* [Requests]:
1) According to the Damaraland hunting text, which three endemic mammals live on the escarpment?
2) Return the part of the Damaraland hunting text between "As part of Namibia’s" and "the age-old landscape.", inclusive.

* [Given passage]:
--- BEGIN ---
Huntinamibia - My Namibian Adventure - Untouched, unforgettable Damaraland
Where the Namibian central plateau drops towards the coastal plains, some of Africa’s most spectacular landscapes are to be found. This escarpment is home to three endemic mammals. Besides the Hartmann’s zebra, the rare black-faced impala and the diminutive Damara dik-dik are home in this unique environment.
As part of Namibia’s Damaraland or Erongo Region, the #Khoadi //hoas Conservancy offers a breathtaking landscape. It is a barren and untouched piece of paradise in the north-west of Namibia. Mountain ranges are interspersed with deep valleys, strewn with stones and rocks, followed by yet another mountain range. An incredible variety of mammals, plants, birds and reptiles make their home here. Almost no human habitation disturbs the age-old landscape.
The hunting camp is simple yet comfortable. A few tents in the shade of mopane trees are used as sleeping quarters. A natural spring provides cool and refreshing water, and dinner is served out in the open. As a result of the remoteness of the camp the stars are magnificent and many a shooting star conjures up a hunter’s wish for a successful hunt the next day.
Hartmann’s zebra is our quarry for the day. We leave the camp early while a cool breeze is still blowing. The route takes us through the Klip River and a landscape that is hard on any 4x4. It is with amazement that we see a group of seven elephant making their way through the inhospitable mountains. They climb the rocky slopes with ease, pausing every now and then to browse on the sparse vegetation. It amazes me every time how these huge animals behave so differently in Damaraland. They are found throughout the conservancy both in the rocky areas and on the barren plains. To the left are some greater kudu that flinch a few seconds later and gracefully bound off into the bush. A klipspringer joins a lonely gemsbok in the search for grazing. As we come over a rise we stop to scout the area with binoculars. In the distance we make out a herd of springbok. There are still no zebra to be seen, however.
--- END ---
* [Information shown]:
--- BEGIN ---
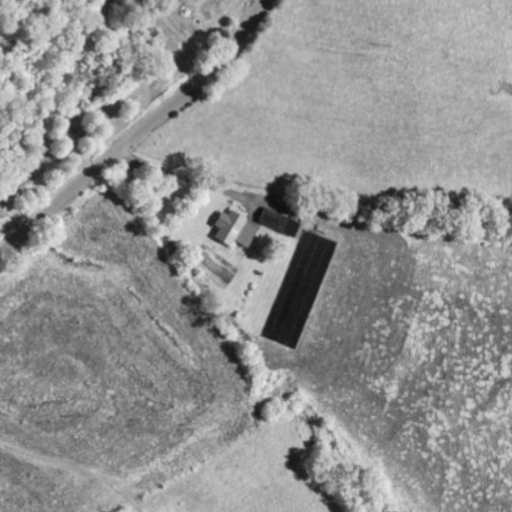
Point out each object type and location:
--- END ---
* [Per-task answers]:
1) Hartmann's zebra, the black-faced impala and the Damara dik-dik.

2)
As part of Namibia’s Damaraland or Erongo Region, the #Khoadi //hoas Conservancy offers a breathtaking landscape. It is a barren and untouched piece of paradise in the north-west of Namibia. Mountain ranges are interspersed with deep valleys, strewn with stones and rocks, followed by yet another mountain range. An incredible variety of mammals, plants, birds and reptiles make their home here. Almost no human habitation disturbs the age-old landscape.